▶ [Task details]: Return each line of the listing that contains the string "with".

▶ [Exercise materials]:

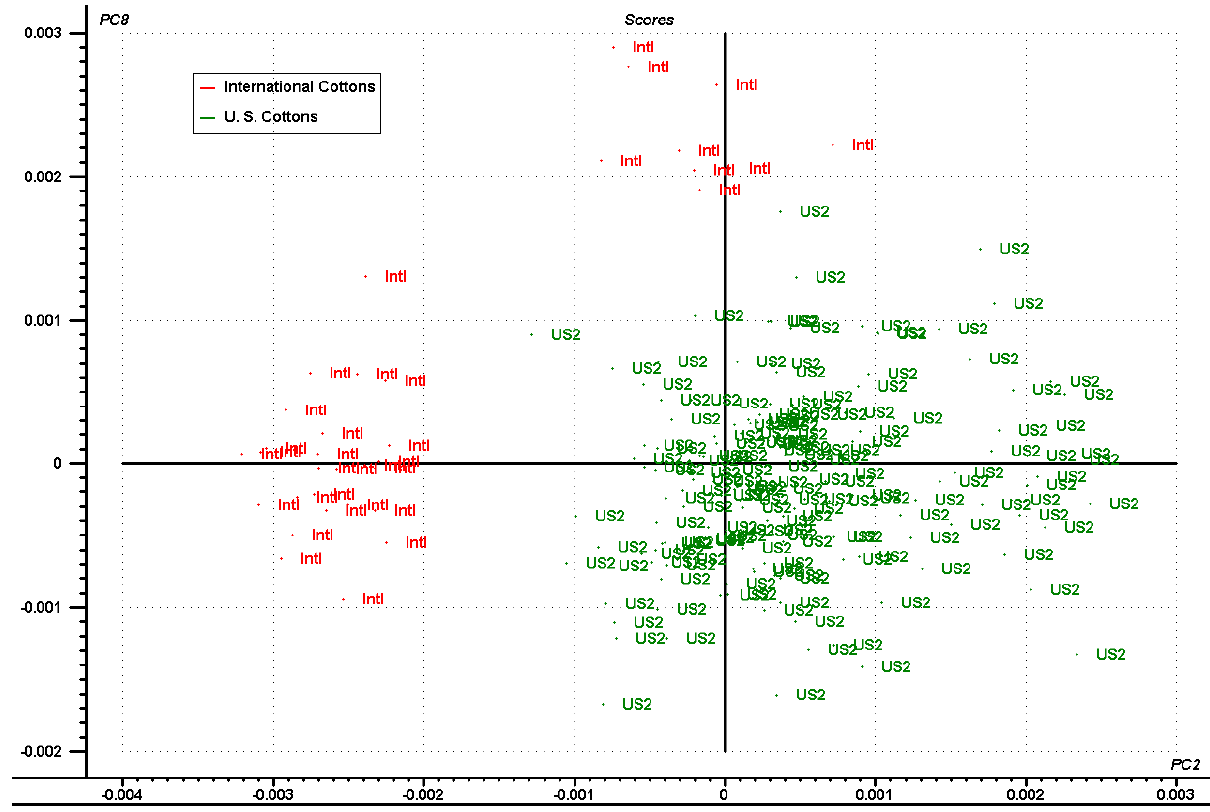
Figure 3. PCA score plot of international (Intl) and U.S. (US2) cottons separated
* * *
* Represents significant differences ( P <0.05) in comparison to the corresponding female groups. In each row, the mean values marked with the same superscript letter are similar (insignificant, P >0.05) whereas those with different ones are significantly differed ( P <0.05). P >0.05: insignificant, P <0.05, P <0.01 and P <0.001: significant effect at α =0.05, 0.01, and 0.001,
--
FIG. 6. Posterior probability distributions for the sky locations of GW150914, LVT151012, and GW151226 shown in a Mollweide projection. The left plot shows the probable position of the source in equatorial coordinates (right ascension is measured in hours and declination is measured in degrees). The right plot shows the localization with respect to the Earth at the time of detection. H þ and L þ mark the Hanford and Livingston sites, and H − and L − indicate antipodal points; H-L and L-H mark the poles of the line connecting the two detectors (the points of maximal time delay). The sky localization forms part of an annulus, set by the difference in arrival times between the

▶ [Answer box]:
* Represents significant differences ( P <0.05) in comparison to the corresponding female groups. In each row, the mean values marked with the same superscript letter are similar (insignificant, P >0.05) whereas those with different ones are significantly differed ( P <0.05). P >0.05: insignificant, P <0.05, P <0.01 and P <0.001: significant effect at α =0.05, 0.01, and 0.001,
FIG. 6. Posterior probability distributions for the sky locations of GW150914, LVT151012, and GW151226 shown in a Mollweide projection. The left plot shows the probable position of the source in equatorial coordinates (right ascension is measured in hours and declination is measured in degrees). The right plot shows the localization with respect to the Earth at the time of detection. H þ and L þ mark the Hanford and Livingston sites, and H − and L − indicate antipodal points; H-L and L-H mark the poles of the line connecting the two detectors (the points of maximal time delay). The sky localization forms part of an annulus, set by the difference in arrival times between the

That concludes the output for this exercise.